**Work item**
Find the line with "35. Hinsley H, Nicholls" and the line with "Volume 5 • Issue 1 • 1000222" in the entries below; output exactly those two lines, every line between them, and no others.

**Data under study**
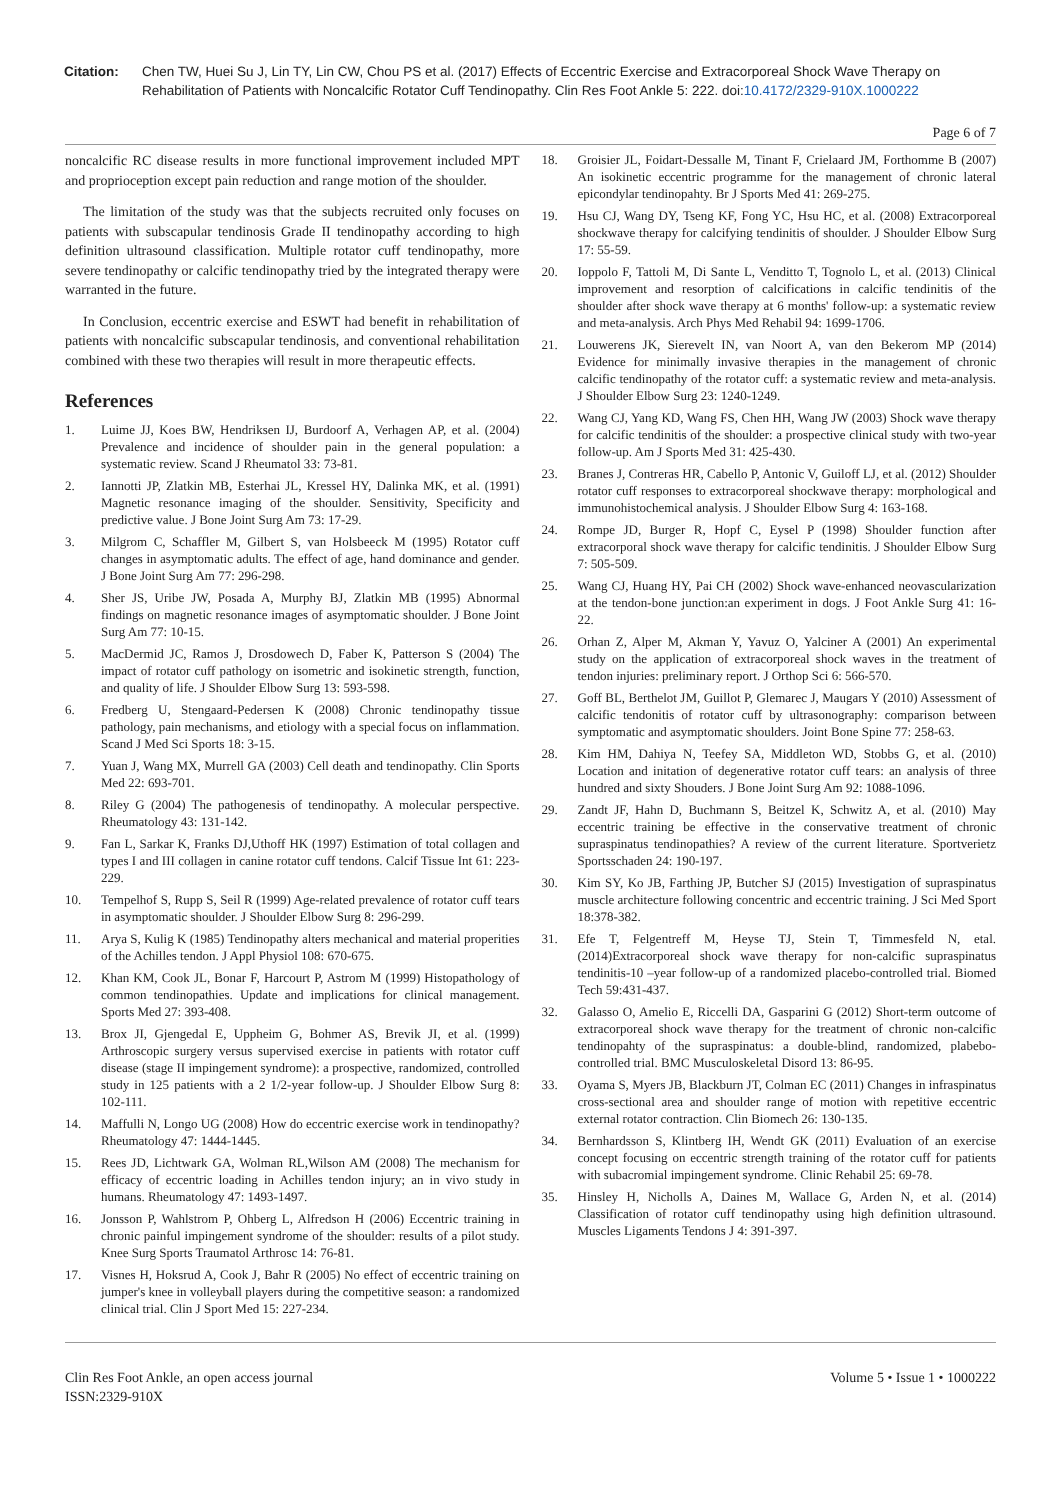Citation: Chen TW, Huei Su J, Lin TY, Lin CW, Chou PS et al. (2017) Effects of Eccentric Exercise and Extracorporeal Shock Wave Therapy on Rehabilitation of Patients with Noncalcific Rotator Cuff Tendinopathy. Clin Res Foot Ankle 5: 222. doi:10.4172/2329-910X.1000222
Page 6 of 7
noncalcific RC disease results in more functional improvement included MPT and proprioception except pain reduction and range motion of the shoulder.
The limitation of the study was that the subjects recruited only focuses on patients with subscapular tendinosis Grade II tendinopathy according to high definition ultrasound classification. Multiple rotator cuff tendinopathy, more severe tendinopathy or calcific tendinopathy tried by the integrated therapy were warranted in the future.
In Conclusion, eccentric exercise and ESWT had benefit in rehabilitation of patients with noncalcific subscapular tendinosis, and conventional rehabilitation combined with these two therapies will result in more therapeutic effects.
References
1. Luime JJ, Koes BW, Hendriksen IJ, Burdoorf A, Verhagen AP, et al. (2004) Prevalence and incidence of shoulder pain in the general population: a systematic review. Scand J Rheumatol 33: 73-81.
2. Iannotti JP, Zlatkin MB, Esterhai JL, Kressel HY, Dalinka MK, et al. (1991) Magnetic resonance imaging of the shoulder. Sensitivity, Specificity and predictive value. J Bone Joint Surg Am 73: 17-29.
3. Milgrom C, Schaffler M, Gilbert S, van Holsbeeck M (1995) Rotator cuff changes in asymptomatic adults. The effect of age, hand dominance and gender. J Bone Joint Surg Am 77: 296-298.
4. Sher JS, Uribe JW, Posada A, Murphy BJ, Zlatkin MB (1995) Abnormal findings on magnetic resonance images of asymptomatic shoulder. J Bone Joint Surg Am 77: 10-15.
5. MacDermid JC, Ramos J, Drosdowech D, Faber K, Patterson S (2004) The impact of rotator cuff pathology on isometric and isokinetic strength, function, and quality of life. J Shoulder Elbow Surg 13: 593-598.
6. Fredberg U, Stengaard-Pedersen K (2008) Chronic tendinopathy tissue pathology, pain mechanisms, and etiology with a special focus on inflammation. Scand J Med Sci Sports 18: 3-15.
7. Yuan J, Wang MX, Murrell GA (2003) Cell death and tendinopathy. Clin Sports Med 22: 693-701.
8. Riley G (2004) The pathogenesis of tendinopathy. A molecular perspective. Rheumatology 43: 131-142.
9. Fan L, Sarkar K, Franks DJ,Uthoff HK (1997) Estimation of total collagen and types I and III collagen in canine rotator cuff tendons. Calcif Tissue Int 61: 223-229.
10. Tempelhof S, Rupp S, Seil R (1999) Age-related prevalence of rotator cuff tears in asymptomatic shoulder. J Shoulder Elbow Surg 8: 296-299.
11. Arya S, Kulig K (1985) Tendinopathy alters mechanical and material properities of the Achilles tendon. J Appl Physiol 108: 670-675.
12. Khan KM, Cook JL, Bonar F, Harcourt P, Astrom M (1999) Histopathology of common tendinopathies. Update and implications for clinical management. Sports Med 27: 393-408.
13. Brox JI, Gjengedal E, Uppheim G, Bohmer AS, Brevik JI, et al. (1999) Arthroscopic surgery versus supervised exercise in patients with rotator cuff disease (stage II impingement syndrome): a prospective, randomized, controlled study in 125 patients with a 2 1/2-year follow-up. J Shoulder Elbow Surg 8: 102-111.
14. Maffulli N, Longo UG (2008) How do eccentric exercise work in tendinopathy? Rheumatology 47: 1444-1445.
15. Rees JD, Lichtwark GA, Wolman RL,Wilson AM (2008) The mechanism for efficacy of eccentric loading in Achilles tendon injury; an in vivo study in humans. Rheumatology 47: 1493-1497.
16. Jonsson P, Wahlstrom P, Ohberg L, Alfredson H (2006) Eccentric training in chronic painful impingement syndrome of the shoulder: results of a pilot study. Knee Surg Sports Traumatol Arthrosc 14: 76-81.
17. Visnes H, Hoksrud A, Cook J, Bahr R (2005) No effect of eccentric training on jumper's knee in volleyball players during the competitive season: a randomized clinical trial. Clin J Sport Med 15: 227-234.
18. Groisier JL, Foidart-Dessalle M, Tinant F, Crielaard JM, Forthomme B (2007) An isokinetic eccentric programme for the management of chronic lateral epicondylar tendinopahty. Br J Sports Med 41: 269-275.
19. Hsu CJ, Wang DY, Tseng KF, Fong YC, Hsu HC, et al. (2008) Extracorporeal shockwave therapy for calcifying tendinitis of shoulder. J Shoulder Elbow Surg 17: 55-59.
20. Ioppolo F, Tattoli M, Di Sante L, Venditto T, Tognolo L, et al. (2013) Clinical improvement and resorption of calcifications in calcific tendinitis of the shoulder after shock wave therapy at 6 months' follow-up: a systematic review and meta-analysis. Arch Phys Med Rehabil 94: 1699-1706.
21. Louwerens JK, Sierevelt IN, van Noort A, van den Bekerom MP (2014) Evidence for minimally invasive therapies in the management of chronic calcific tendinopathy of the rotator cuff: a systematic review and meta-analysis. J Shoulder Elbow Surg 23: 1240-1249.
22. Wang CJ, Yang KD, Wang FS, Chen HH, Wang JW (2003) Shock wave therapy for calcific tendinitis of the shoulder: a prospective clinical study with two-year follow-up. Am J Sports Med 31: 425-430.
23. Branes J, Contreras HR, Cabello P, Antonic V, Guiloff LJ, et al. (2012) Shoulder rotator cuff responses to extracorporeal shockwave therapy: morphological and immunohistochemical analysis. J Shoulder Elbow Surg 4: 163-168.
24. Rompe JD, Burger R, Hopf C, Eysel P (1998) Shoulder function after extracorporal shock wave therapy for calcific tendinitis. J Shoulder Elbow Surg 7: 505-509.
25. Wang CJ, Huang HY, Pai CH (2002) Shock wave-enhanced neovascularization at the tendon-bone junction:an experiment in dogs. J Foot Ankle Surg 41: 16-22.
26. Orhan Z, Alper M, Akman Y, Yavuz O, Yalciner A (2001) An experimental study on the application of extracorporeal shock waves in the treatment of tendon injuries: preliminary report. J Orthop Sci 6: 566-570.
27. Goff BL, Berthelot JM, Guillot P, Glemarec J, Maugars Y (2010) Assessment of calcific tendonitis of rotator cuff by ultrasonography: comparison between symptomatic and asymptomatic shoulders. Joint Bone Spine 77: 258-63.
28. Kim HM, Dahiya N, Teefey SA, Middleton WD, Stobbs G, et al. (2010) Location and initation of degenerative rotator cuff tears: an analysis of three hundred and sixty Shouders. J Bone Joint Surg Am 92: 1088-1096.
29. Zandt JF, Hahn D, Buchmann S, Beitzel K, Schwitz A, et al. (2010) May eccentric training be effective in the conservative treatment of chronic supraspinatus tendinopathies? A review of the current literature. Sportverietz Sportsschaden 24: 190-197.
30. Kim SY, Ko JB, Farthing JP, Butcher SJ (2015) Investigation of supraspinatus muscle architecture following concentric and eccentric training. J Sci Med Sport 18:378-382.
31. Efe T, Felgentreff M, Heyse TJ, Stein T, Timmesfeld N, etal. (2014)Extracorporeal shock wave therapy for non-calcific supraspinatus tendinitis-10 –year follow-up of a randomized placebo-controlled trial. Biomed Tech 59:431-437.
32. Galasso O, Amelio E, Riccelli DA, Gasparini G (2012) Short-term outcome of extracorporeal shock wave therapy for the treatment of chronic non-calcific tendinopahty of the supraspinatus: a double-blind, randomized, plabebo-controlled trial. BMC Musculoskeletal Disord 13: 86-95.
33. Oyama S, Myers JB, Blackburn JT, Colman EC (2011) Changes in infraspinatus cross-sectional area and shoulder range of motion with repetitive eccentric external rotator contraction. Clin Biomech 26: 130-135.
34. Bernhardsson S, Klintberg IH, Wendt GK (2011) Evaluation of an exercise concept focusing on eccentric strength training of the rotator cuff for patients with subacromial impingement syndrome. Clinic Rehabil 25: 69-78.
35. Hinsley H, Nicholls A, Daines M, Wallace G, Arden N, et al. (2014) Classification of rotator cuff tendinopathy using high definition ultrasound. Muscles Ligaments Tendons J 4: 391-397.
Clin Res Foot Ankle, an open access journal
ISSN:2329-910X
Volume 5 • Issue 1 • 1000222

---

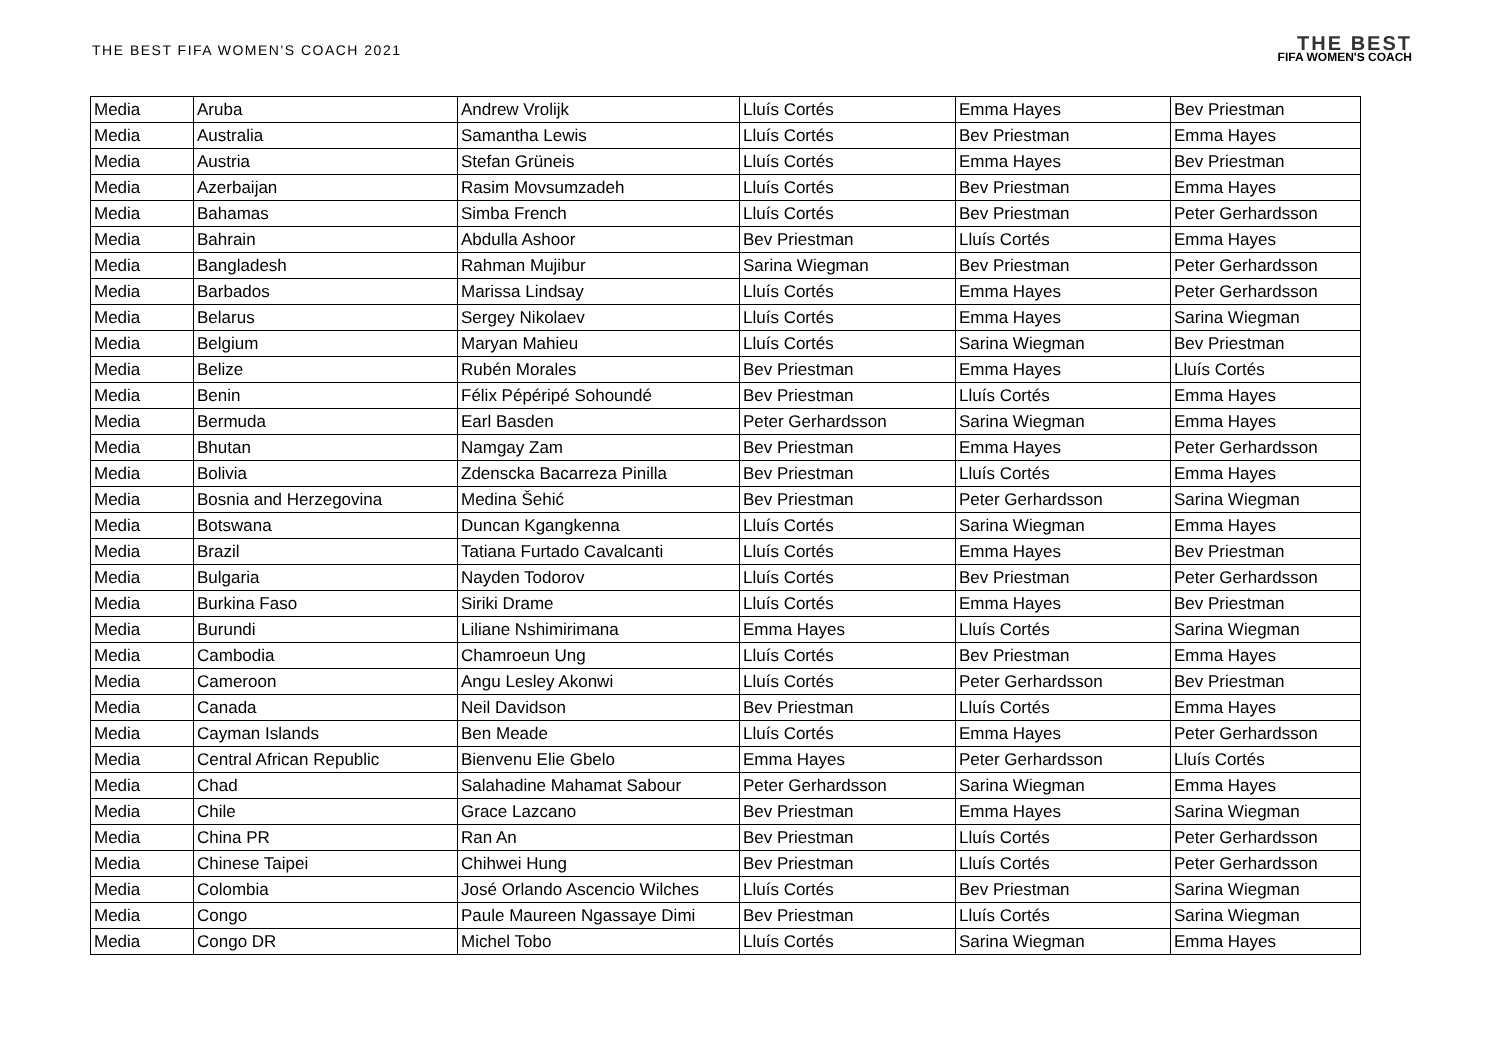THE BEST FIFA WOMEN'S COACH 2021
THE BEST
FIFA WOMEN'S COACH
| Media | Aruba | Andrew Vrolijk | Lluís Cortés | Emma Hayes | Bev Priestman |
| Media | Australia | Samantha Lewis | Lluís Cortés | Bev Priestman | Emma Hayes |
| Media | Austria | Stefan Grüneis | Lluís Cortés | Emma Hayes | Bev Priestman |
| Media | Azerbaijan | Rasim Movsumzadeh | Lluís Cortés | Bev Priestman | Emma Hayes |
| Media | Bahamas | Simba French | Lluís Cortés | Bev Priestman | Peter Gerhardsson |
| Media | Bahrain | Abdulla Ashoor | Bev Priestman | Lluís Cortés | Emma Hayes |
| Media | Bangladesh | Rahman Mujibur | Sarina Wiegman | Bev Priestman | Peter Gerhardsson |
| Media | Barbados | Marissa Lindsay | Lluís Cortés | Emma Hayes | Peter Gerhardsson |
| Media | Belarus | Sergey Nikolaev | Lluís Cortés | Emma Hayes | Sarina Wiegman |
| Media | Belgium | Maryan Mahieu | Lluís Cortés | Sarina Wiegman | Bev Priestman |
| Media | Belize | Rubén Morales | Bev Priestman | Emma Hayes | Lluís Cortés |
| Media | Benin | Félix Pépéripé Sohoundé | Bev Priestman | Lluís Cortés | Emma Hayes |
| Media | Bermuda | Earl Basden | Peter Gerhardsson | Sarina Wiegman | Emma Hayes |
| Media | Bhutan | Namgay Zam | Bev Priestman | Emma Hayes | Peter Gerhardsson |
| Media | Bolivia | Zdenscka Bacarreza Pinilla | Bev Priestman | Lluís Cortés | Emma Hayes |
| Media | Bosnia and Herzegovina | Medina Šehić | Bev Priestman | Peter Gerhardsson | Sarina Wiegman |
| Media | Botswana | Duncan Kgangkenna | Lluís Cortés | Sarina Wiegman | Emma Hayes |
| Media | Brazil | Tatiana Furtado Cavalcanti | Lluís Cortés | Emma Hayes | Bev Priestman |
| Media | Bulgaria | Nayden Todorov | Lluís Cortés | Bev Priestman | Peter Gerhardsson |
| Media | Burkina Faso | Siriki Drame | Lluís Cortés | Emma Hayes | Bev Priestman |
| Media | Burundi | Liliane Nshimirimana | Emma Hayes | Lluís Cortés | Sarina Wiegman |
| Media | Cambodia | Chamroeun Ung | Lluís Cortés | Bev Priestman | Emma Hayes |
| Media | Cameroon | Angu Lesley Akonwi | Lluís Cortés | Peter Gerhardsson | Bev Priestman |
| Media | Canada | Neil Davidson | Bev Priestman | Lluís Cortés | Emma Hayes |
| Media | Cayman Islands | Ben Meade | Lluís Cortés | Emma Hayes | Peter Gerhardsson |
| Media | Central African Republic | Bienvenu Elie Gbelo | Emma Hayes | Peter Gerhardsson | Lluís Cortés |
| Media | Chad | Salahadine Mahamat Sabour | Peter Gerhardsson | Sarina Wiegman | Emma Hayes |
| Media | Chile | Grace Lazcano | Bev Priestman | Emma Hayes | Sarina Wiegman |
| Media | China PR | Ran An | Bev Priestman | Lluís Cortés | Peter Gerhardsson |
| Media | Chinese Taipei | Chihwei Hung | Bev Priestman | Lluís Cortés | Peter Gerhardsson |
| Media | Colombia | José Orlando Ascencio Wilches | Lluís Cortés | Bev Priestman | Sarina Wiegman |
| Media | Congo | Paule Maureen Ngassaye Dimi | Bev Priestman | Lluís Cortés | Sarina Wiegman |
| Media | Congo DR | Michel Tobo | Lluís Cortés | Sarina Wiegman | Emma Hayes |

**Solution to this problem**
35. Hinsley H, Nicholls A, Daines M, Wallace G, Arden N, et al. (2014) Classification of rotator cuff tendinopathy using high definition ultrasound. Muscles Ligaments Tendons J 4: 391-397.
Clin Res Foot Ankle, an open access journal
ISSN:2329-910X
Volume 5 • Issue 1 • 1000222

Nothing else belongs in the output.